At a committee meeting, senators advanced legislation to create a Department of Tourism, saying a centralized agency would help market the state and better track the return on tourism spending.
The measure—largely unchanged from a version that passed both chambers in the previous session but was not signed by the governor due to budget concerns—was presented and discussed by committee members and tourism stakeholders. The chair urged members to read a recently released peer report on tourism advertising and noted the committee will visit a tourism facility in Jackson at 12:30 p.m. for an invite-only tour and lunch.
"Our new culinary campaign ... is talking about all of our culinary assets," a tourism representative said, describing recent initiatives that included regional culinary promotion and attention from Michelin-related coverage in the Southeast.

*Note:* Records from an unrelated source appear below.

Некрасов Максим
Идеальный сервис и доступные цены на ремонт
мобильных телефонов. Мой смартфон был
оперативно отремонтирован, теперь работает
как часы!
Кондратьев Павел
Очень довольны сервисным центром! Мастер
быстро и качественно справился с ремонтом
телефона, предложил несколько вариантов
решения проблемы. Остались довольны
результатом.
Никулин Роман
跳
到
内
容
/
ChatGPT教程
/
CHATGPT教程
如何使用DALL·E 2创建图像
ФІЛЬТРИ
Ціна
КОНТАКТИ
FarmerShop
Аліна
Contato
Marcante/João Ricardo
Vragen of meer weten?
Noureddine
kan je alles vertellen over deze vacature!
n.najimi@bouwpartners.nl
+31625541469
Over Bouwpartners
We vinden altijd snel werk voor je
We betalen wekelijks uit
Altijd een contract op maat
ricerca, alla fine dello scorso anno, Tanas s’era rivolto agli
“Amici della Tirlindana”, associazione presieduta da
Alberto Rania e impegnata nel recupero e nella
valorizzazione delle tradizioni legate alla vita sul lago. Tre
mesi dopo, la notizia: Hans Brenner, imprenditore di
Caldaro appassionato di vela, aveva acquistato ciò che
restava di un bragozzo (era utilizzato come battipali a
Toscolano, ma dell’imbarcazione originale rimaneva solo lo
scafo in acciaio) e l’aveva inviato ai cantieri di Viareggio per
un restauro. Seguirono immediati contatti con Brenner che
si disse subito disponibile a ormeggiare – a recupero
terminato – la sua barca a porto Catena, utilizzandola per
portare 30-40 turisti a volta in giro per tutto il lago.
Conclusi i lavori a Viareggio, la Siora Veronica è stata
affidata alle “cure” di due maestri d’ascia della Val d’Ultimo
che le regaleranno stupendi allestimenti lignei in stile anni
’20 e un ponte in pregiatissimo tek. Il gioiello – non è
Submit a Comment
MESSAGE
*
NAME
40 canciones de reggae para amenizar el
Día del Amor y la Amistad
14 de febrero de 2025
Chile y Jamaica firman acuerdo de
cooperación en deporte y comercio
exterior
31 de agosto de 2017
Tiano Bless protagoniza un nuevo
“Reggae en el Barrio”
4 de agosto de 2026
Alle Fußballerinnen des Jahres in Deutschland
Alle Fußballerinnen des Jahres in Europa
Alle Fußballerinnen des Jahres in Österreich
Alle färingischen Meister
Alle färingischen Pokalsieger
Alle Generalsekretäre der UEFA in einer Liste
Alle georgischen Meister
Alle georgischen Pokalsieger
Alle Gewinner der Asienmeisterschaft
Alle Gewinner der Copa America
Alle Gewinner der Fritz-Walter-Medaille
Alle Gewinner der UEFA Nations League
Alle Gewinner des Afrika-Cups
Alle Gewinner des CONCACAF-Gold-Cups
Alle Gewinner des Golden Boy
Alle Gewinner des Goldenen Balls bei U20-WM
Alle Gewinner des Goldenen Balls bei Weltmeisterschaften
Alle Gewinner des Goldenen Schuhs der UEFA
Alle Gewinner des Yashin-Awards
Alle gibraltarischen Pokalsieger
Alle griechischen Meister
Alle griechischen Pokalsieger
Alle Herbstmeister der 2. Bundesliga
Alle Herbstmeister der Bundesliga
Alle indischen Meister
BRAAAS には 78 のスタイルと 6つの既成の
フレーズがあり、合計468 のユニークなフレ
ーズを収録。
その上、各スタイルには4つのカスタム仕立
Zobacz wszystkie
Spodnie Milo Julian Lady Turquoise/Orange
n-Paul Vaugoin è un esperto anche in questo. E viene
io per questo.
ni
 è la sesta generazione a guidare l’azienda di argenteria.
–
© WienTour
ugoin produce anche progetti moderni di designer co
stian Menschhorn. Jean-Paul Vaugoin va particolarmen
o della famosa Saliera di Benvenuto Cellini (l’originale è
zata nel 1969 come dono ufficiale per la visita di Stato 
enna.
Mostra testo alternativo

Several senators said the statewide marketing approach could reduce parochial competition and encourage visitors to extend stays across regions such as the coast, Hattiesburg and Tupelo.
Senator England gave a lengthy defense of the proposal on fiscal grounds, saying tourism professionals are "very number centric, and they can tell you, to the cent what the investment on every dollar that we spend on tourism is," and arguing a specialized department would place spending decisions with officials who can measure returns and report back to the Legislature.
A committee member noted that recent government-structure consolidations reduced the risk that the bill would expand government and moved the legislation "sufficient to pass." The motion was seconded (speaker not specified) and the committee approved advancing the bill by voice vote; the transcript does not record a roll-call tally. The chair said, "This will be moving forward." The committee is expected to transmit its recommendation as the bill proceeds through the legislative process.
Officials and stakeholders emphasized outreach to all regions of the state and noted prior legislative attempts in 2019 that produced similar language but stalled on budget concerns. Funding details, the precise vote tally, and a return timeline for the committee to a floor or calendar vote were not specified in the transcript.